Pero tras luchar durante tanto tiempo, casi todos los presentes reconocieron las habilidades de Subaru Natsuki. Aunque no dominaba la esgrima, era increíblemente resistente.
Cada vez que todos pensaban que no podía levantarse, él se levantaba.
"Has perdido. No tiene sentido continuar. Admite la derrota."
Tras luchar contra Subaru durante tanto tiempo, la ira de Julius disminuyó y comenzó a reconocer la autoridad de Subaru.
"¿Pérdida? ¡Todavía no he caído, así que no he perdido!"
Tras haber sido brutalmente golpeado sin motivo alguno, Subaru Natsuki ya estaba cegado por la rabia.
"¡matar!"
Con un rugido, Subaru cargó hacia adelante, con sus dos espadas sostenidas horizontalmente frente a su pecho, y embistió a Julius.
Julius, sin querer seguir luchando, dio un paso atrás.
Subaru Natsuki, que no era de los que se rinden fácilmente, continuó su persecución, solo para ser derribado por Julius con un único golpe de espada.
"Perdiste."
Julio envainó su espada de caballero de madera y abandonó el campo de batalla.
¡No te vayas! ¿Estás intentando escapar?
Como una bestia enfurecida, Subaru Natsuki atacó la espalda de Julius con los ojos inyectados en sangre.
Julius parecía tener ojos en la nuca; esquivó hacia un lado y pateó a Subaru Natsuki, alejándolo.
Tumbado en el suelo, Subaru miró a la gente en las gradas a su alrededor y sintió que todos se estaban burlando de él.
"¡cortina de humo!"
Con un rugido ronco, una densa humareda salió del cuerpo de Subaru, envolviendo toda la arena.
En la oscuridad, Subaru apenas logró levantarse, con los ojos inyectados en sangre, y se tambaleó hacia Julius.
"¡Vete al diablo!"
La espada de Subaru, imbuida de intención asesina, apuntaba directamente a la garganta de Julius.
Julius, que no quería seguir luchando, frunció el ceño, disipó el humo, agarró la mano de Subaru y dijo con frialdad.
"Tiene muy mala pinta, deberías echarte una siesta."
"¡No quiero!"
Un fuerte grito provino de las gradas. Subaru Natsuki miró en la dirección del sonido y vio a Emilia.
¡Maldita sea! Dejé que Emilia viera mi estado tan vergonzoso.
¡Quebrar!
Julius dejó inconsciente a Subaru y lo arrastró hasta las gradas.
"Lo siento, señora Emilia, necesita calmarse."
Capítulo 256: Estalla el conflicto
"Qué lástima, lo golpearon tan fuerte."
Hao Yun suspiró y se dio la vuelta para abandonar la arena.
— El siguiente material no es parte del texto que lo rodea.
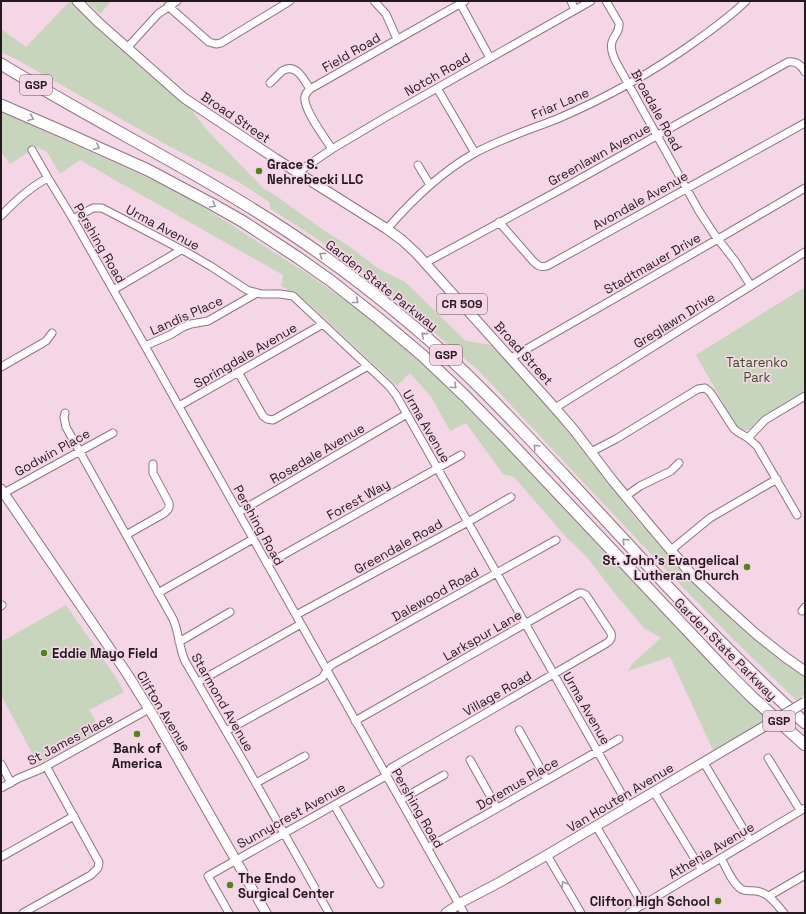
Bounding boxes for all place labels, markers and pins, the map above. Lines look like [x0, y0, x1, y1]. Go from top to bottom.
place label: Grace S. Nehrebecki LLC [267, 156, 363, 188]
marker: Grace S. Nehrebecki LLC [254, 166, 264, 176]
place label: St. John's Evangelical Lutheran Church [602, 552, 739, 584]
marker: St. John's Evangelical Lutheran Church [742, 562, 752, 572]
place label: Eddie Mayo Field [52, 645, 158, 662]
marker: Eddie Mayo Field [39, 648, 49, 658]
marker: Bank of America [132, 729, 142, 739]
place label: Bank of America [112, 740, 163, 772]
place label: The Endo Surgical Center [238, 870, 335, 902]
marker: The Endo Surgical Center [225, 880, 235, 890]
place label: Clifton High School [590, 893, 710, 910]
marker: Clifton High School [713, 896, 723, 906]

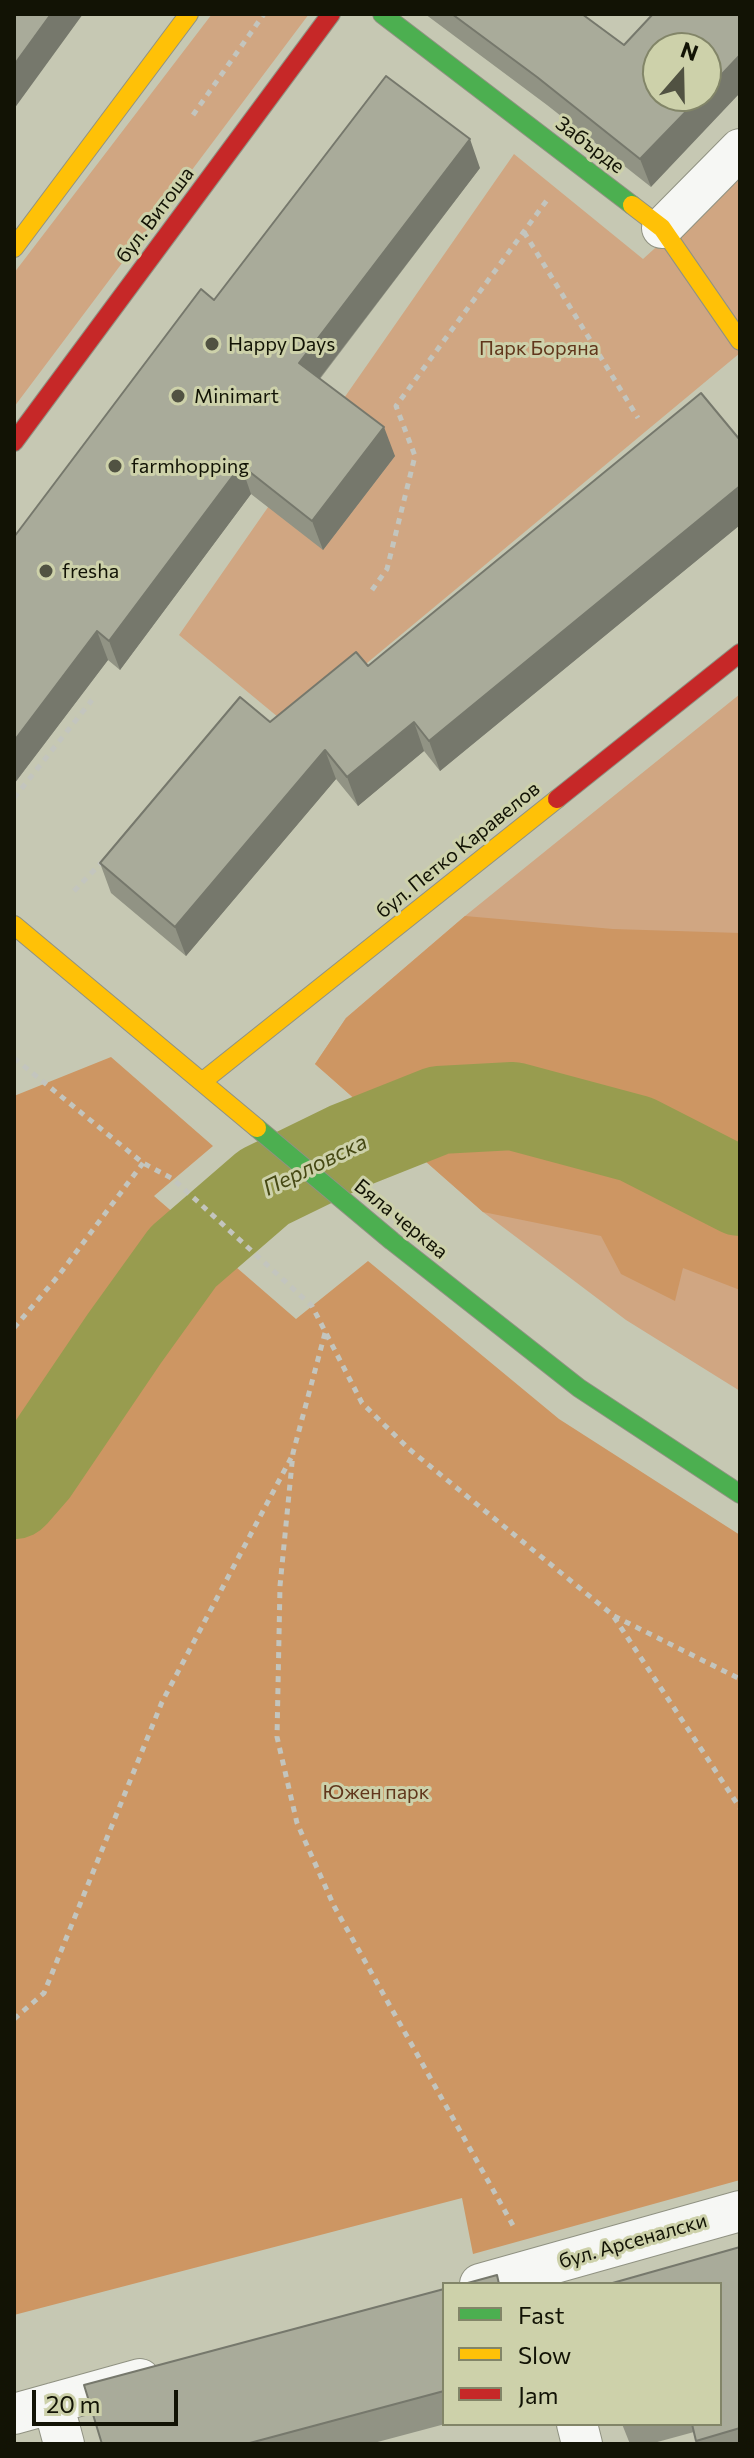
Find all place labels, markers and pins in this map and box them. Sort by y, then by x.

Subaru Natsuki fue derrotado en este duelo; fue derrotado por completo, tanto por dentro como por fuera.
Si desconoces la fuerza de tu oponente y lo desafías imprudentemente, y no te matan, solo puedes decir que tuviste suerte.
En cuanto al resto, Hao Yun era demasiado perezoso para comentar. Como transmigrador, Subaru Natsuki era simplemente un chiste.
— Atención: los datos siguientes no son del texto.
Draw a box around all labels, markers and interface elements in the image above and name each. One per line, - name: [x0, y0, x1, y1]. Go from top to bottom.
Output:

Si no fuera inmortal, Hao Yun habría preferido exterminarlo humanitariamente para evitar deshonrar a los transmigradores.
"¿Por qué no convertirlo en un cerdo humano?" Hao Yun tuvo un pensamiento cruel, pero rápidamente lo olvidó porque encontró un puesto de comida deliciosa.
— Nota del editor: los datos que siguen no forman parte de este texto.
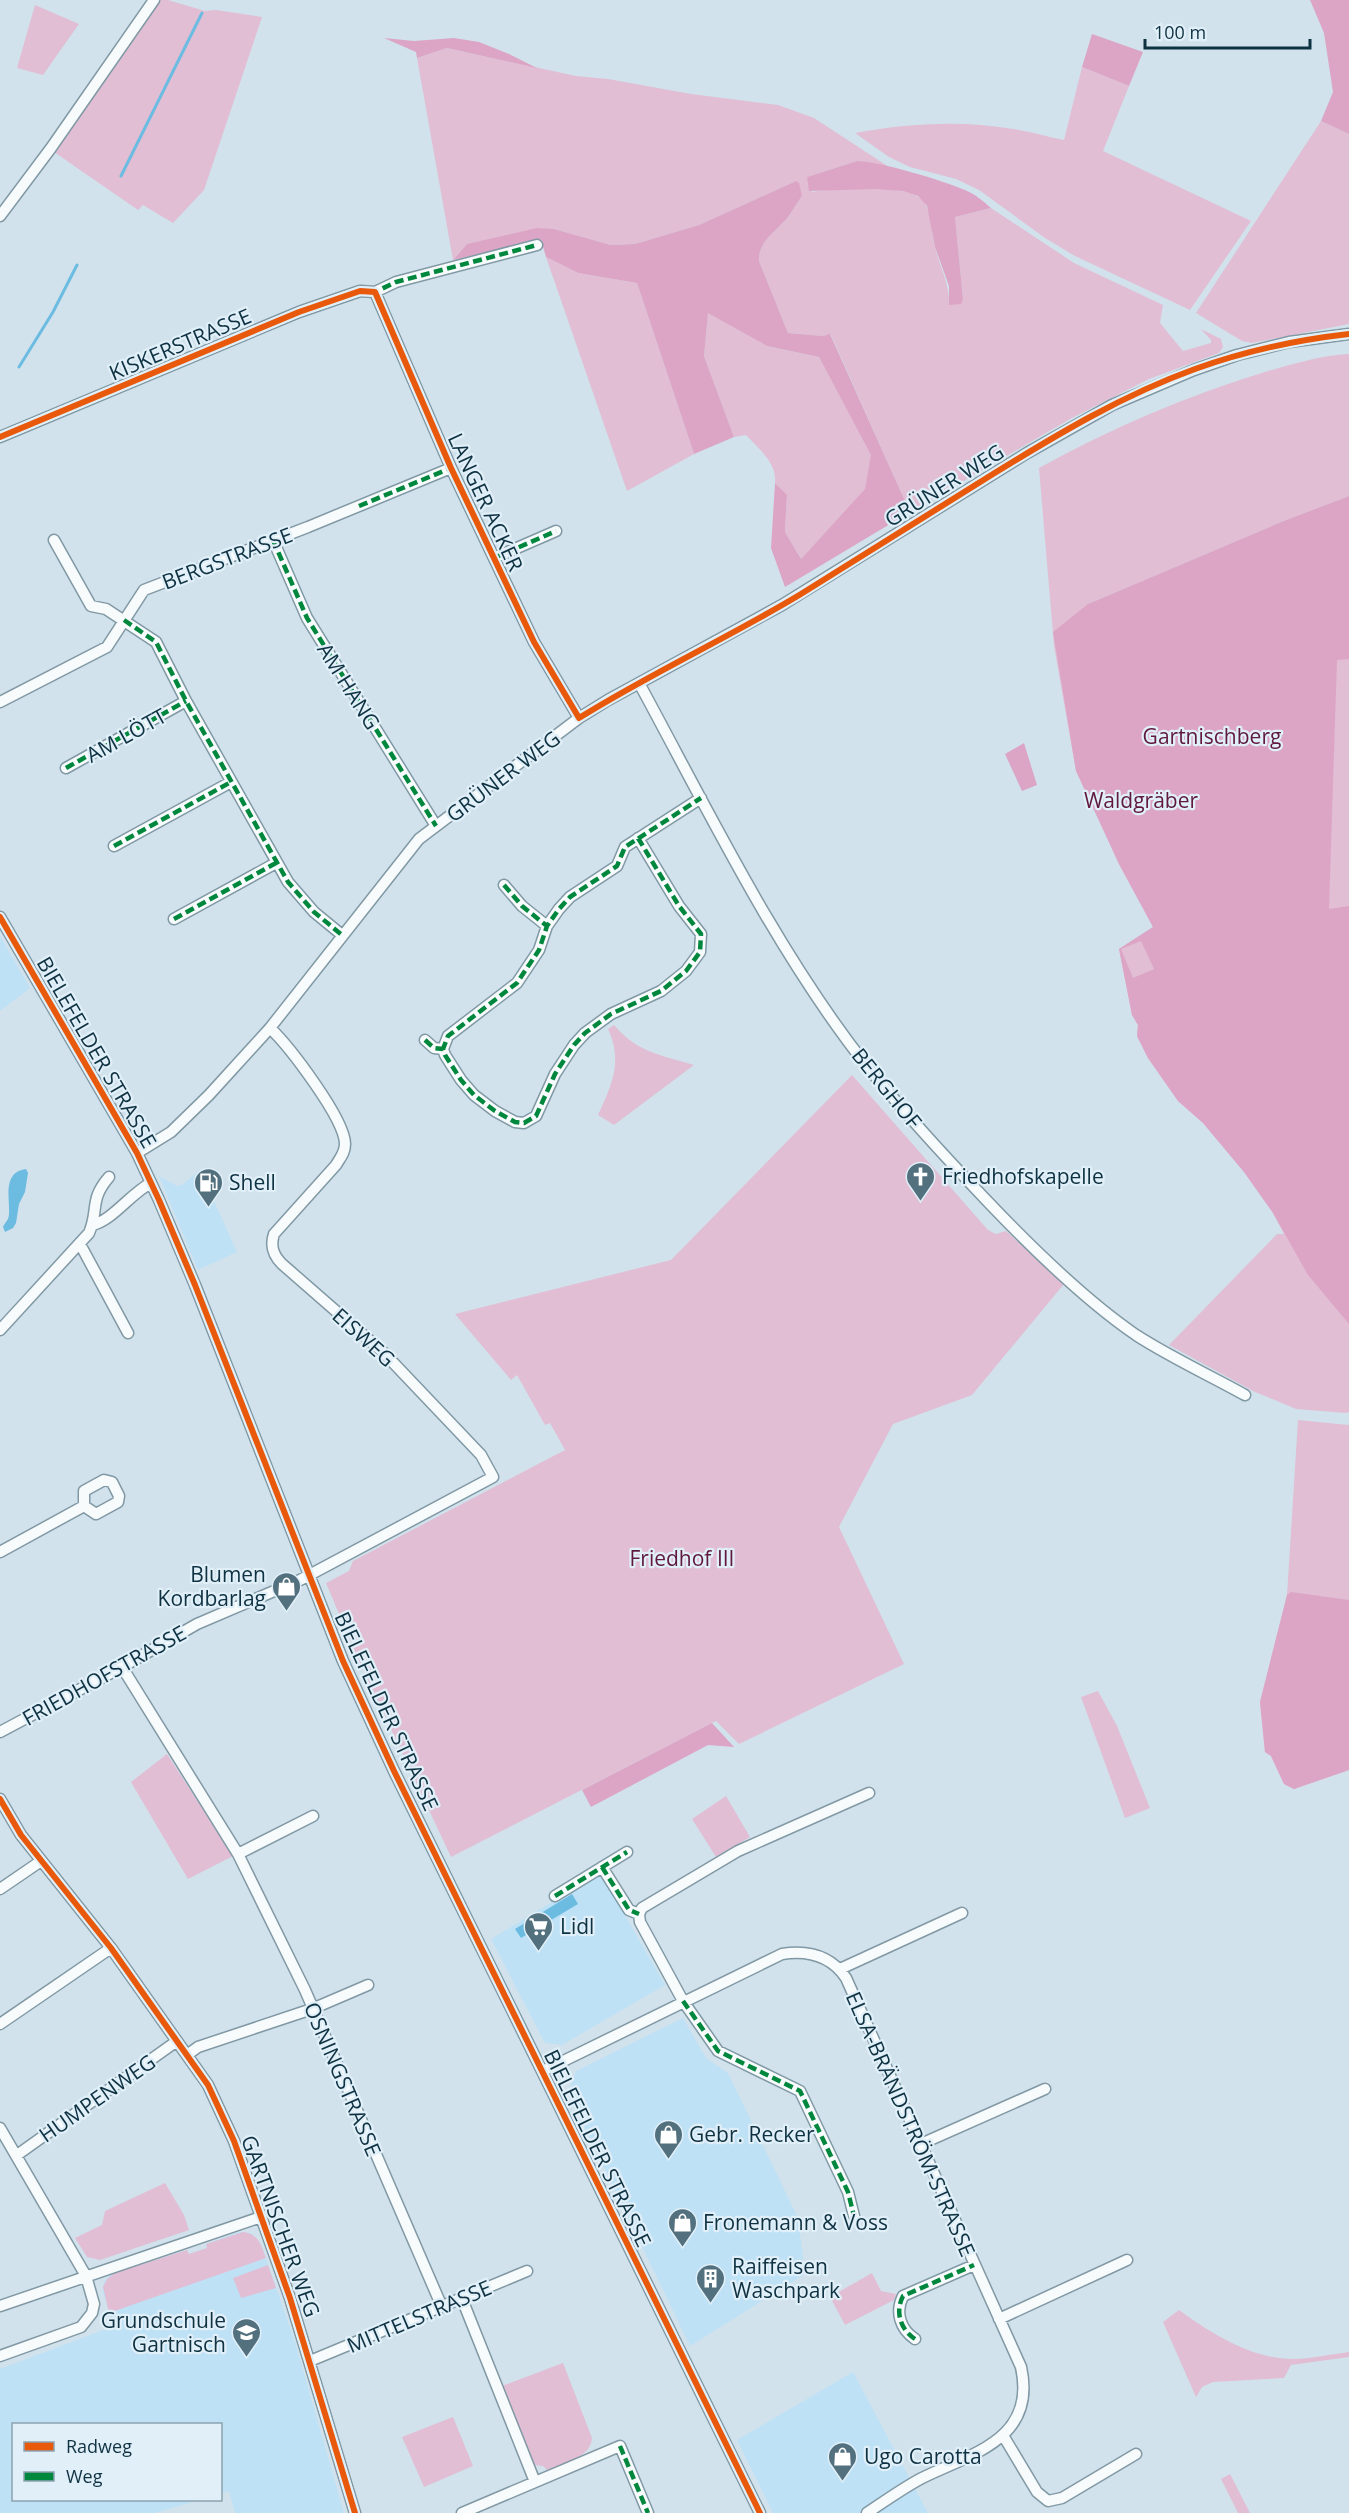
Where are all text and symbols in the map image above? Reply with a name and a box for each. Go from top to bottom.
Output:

Tras haber comido y bebido hasta saciarse, Hao Yun regresó a su residencia y descubrió que Emilia estaba de muy mal humor.
"Emilia, ¿quién te acosó? Te ves muy disgustada. ¿Quieres que me vengue por ti?"
¡Has vuelto! ¿Has comido?
Incluso cuando se sentía decaída, Emilia seguía siendo amable.
“Me lo comí. También estuve presente en el duelo de hoy. Natsuki Subaru simplemente se buscó la muerte; básicamente no tenía nada que ver con la otra parte. ¿Dónde está Natsuki Subaru?”
Emilia miró a Hao Yun con una expresión compleja. La gente teme las comparaciones. Comparado con Hao Yun, Subaru era como la hierba comparada con las estrellas.
"Por favor, no me mires así. Me gusta Rem."
¡Sonido metálico!
Rem acababa de entrar en la habitación cuando la bandeja que llevaba se le cayó al suelo.
"Lo siento, Lady Emilia, la he molestado."